- What is required:
Leaving out only the pictures, write out all the entries exactly.

- The records:
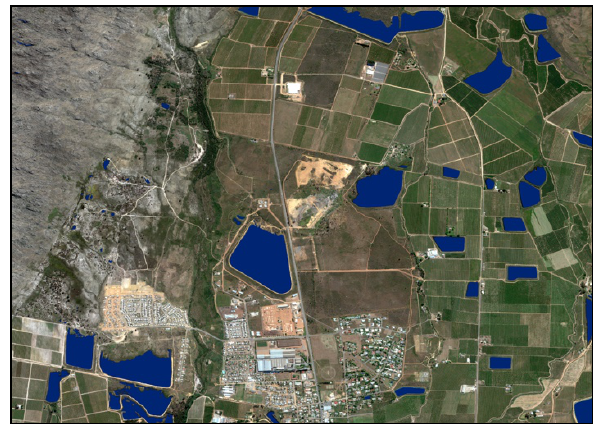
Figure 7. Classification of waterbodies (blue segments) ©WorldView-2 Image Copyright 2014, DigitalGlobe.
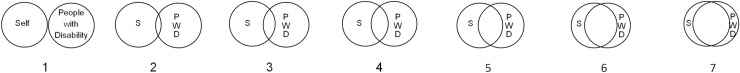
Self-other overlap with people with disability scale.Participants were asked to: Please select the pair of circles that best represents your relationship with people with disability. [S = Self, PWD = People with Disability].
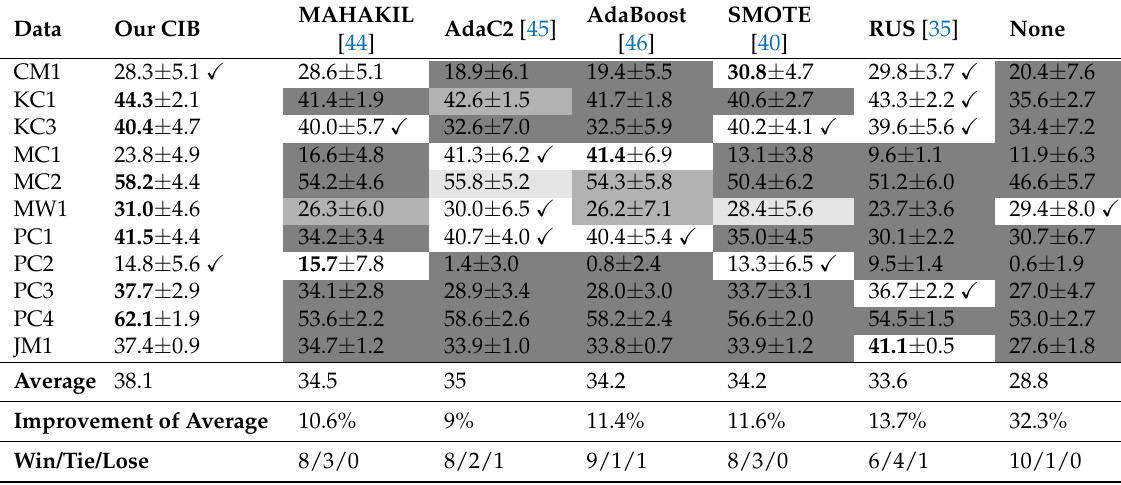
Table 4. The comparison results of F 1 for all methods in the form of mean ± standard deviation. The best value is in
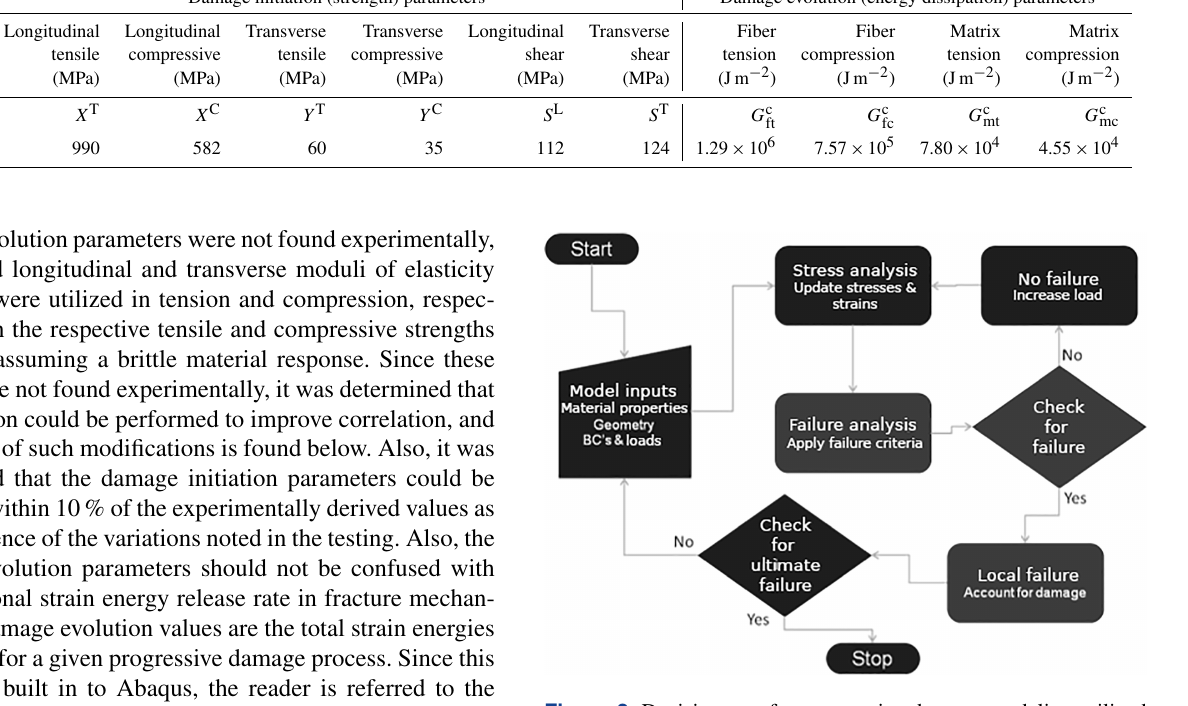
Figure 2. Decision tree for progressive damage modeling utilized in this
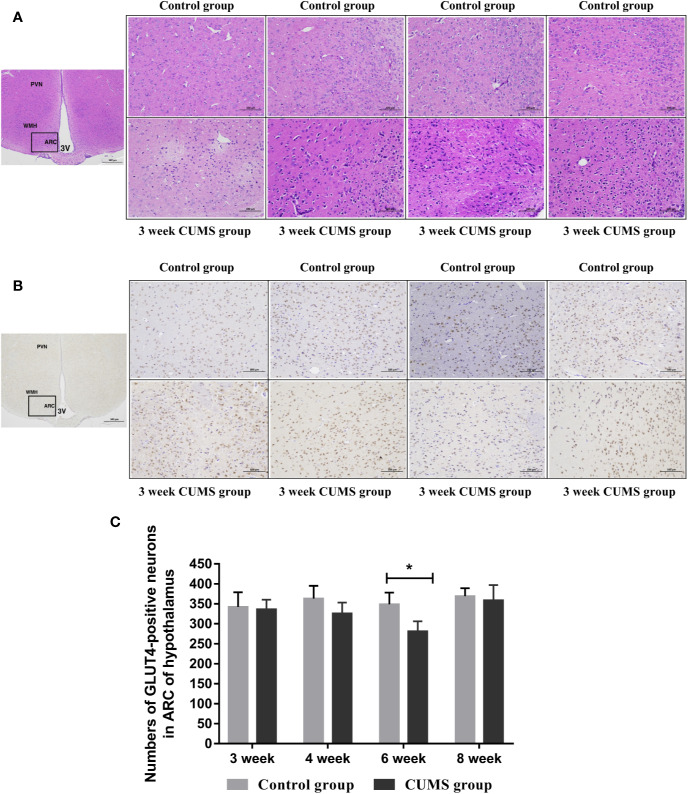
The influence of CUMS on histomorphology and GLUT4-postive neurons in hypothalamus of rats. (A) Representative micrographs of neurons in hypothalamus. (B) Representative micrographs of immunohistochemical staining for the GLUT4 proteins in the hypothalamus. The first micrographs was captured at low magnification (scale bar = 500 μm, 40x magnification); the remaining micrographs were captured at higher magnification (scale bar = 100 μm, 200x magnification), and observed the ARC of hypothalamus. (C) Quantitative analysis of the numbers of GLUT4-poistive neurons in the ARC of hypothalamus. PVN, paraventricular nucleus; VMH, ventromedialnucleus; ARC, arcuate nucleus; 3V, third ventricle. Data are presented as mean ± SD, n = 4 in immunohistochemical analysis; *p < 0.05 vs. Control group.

- Final answer:
Figure 7. Classification of waterbodies (blue segments) ©WorldView-2 Image Copyright 2014, DigitalGlobe.
Self-other overlap with people with disability scale.Participants were asked to: Please select the pair of circles that best represents your relationship with people with disability. [S = Self, PWD = People with Disability].
Table 4. The comparison results of F 1 for all methods in the form of mean ± standard deviation. The best value is in
Figure 2. Decision tree for progressive damage modeling utilized in this
The influence of CUMS on histomorphology and GLUT4-postive neurons in hypothalamus of rats. (A) Representative micrographs of neurons in hypothalamus. (B) Representative micrographs of immunohistochemical staining for the GLUT4 proteins in the hypothalamus. The first micrographs was captured at low magnification (scale bar = 500 μm, 40x magnification); the remaining micrographs were captured at higher magnification (scale bar = 100 μm, 200x magnification), and observed the ARC of hypothalamus. (C) Quantitative analysis of the numbers of GLUT4-poistive neurons in the ARC of hypothalamus. PVN, paraventricular nucleus; VMH, ventromedialnucleus; ARC, arcuate nucleus; 3V, third ventricle. Data are presented as mean ± SD, n = 4 in immunohistochemical analysis; *p < 0.05 vs. Control group.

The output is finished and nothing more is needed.